# 4 to 5 lug conversion



## MrRad (Feb 7, 2003)

i read on how to change the s13 to 5 lug but does anyone know if you can just change the hub??can the s14 se hub be pressed into the s13 knuckle.. i know jspec has a 5 hub lug set $400a pair but i am lookng for the cheaper alternative any info would be great.... i know the dealer has the hubs for under $120...


----------



## Pacman (Feb 25, 2003)

It won't fit right. If you do, you may be endangering yourself and others.


----------



## Guest (Mar 31, 2003)

*4-5 lug*

not sure, but i think you can pull a 4-5 lug conversion of a 300zx. Not too sure tho, but check it out.


----------



## dono200sx (May 2, 2002)

I'm just raising a question here... not sure if possible/practical. Could you not just replace the axles from say and S14 and put it on an S13? I.E.: if I found an S14 in a junkyard that is trashed but axles still in good condition. Would the dimensional properties still fit from the S14 into the S13?

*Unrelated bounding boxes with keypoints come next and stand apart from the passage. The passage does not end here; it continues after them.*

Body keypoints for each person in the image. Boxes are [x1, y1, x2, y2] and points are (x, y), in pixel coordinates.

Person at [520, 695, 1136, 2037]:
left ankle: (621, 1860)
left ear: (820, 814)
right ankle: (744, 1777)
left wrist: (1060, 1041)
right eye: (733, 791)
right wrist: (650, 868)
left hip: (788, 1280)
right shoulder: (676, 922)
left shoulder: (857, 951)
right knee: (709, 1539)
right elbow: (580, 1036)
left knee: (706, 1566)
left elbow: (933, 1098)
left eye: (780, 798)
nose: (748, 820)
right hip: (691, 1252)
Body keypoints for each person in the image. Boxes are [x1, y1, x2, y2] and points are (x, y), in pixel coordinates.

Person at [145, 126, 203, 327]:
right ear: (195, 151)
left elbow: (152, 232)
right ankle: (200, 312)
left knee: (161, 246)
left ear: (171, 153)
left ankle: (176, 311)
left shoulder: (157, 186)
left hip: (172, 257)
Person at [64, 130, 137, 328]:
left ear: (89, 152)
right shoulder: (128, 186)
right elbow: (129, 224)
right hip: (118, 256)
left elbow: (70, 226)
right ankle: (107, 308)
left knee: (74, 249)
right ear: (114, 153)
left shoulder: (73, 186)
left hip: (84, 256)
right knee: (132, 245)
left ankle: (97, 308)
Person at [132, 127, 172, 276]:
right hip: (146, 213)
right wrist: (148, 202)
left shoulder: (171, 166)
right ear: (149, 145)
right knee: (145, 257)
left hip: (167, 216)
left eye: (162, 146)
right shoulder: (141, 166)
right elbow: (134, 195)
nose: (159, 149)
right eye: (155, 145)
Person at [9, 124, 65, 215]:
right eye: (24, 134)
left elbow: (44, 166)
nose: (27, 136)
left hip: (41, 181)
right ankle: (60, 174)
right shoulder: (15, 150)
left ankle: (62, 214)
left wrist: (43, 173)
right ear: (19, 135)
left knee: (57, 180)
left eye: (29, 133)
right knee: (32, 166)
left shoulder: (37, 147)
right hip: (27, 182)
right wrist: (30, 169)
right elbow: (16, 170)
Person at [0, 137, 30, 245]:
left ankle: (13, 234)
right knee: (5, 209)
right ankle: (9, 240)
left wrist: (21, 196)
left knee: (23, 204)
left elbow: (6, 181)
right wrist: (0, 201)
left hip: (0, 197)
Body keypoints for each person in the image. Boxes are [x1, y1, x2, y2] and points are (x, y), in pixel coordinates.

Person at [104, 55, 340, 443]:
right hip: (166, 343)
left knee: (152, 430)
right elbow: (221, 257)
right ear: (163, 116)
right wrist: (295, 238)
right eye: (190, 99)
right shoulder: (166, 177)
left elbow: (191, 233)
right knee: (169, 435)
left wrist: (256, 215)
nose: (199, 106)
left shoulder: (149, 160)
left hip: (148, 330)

This question is about terminology: Would a "spindle" be the same as the "hub"? I've heard it said that all that has to be done is take an S14 "spindle" and replace the S13 "spindle" with the S14's.


----------



## bizzy b (Apr 13, 2003)

first, no, the 4-5 conversion requires the spindle. this also requires the s13 ball joint, which you have to get new, since it doesn't come off. to dono200sx, no a spindle is not the same as a hub. the spindle is the part of the suspension that the hub attaches to and spins around.


----------